■ Job ■
Where a record contains a picture, omit it; otherwise reproduce the listing exactly.

■ Data to process ■

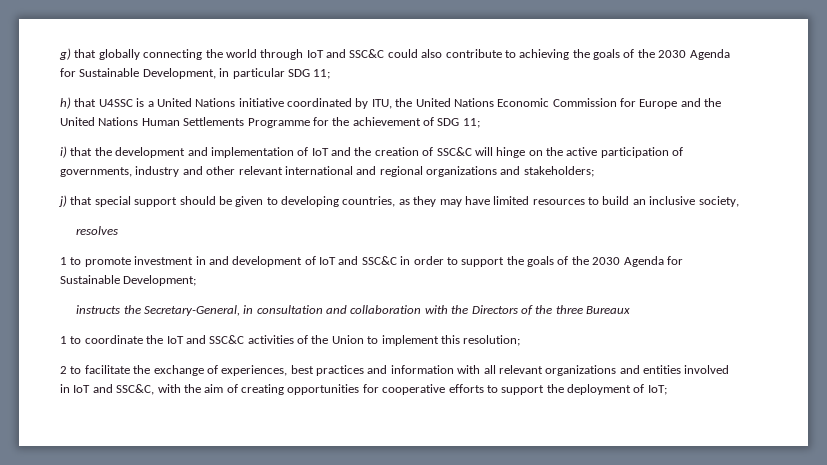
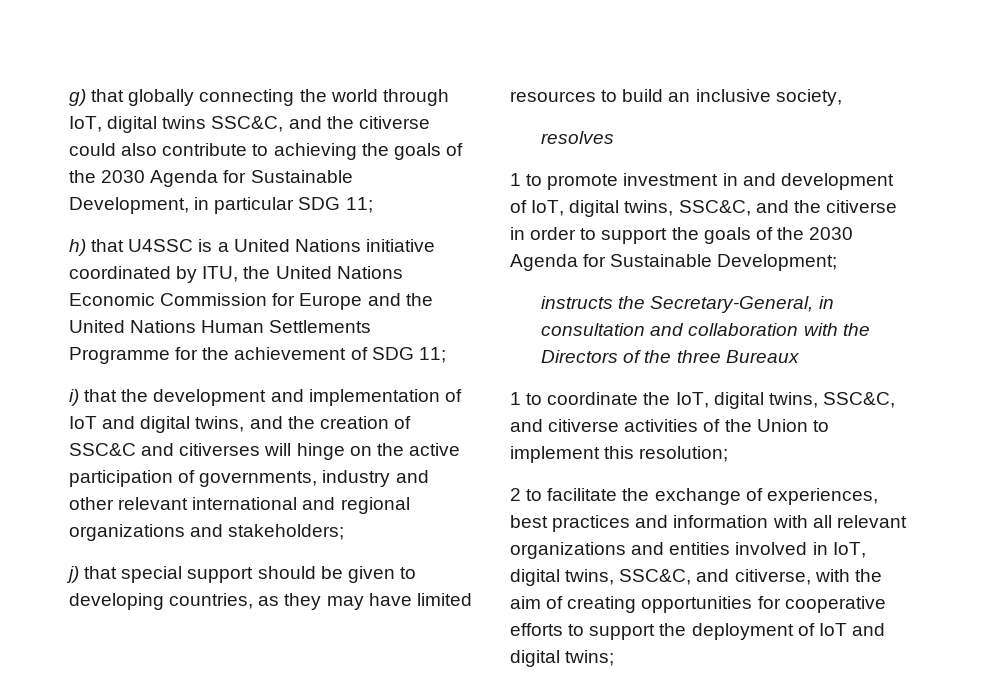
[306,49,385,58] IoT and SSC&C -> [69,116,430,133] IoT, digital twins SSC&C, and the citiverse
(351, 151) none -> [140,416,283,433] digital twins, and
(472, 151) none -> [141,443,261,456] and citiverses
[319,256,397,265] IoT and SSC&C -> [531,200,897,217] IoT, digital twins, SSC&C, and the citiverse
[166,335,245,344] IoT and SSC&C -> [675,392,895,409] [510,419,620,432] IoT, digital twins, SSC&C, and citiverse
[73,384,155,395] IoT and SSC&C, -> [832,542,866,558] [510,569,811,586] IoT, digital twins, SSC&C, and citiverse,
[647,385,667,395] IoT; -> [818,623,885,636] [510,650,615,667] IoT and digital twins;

■ Your response ■
[306,49,385,58] IoT and SSC&C -> [69,116,430,133] IoT, digital twins SSC&C, and the citiverse
(351, 151) none -> [140,416,283,433] digital twins, and
(472, 151) none -> [141,443,261,456] and citiverses
[319,256,397,265] IoT and SSC&C -> [531,200,897,217] IoT, digital twins, SSC&C, and the citiverse
[166,335,245,344] IoT and SSC&C -> [675,392,895,409] [510,419,620,432] IoT, digital twins, SSC&C, and citiverse
[73,384,155,395] IoT and SSC&C, -> [832,542,866,558] [510,569,811,586] IoT, digital twins, SSC&C, and citiverse,
[647,385,667,395] IoT; -> [818,623,885,636] [510,650,615,667] IoT and digital twins;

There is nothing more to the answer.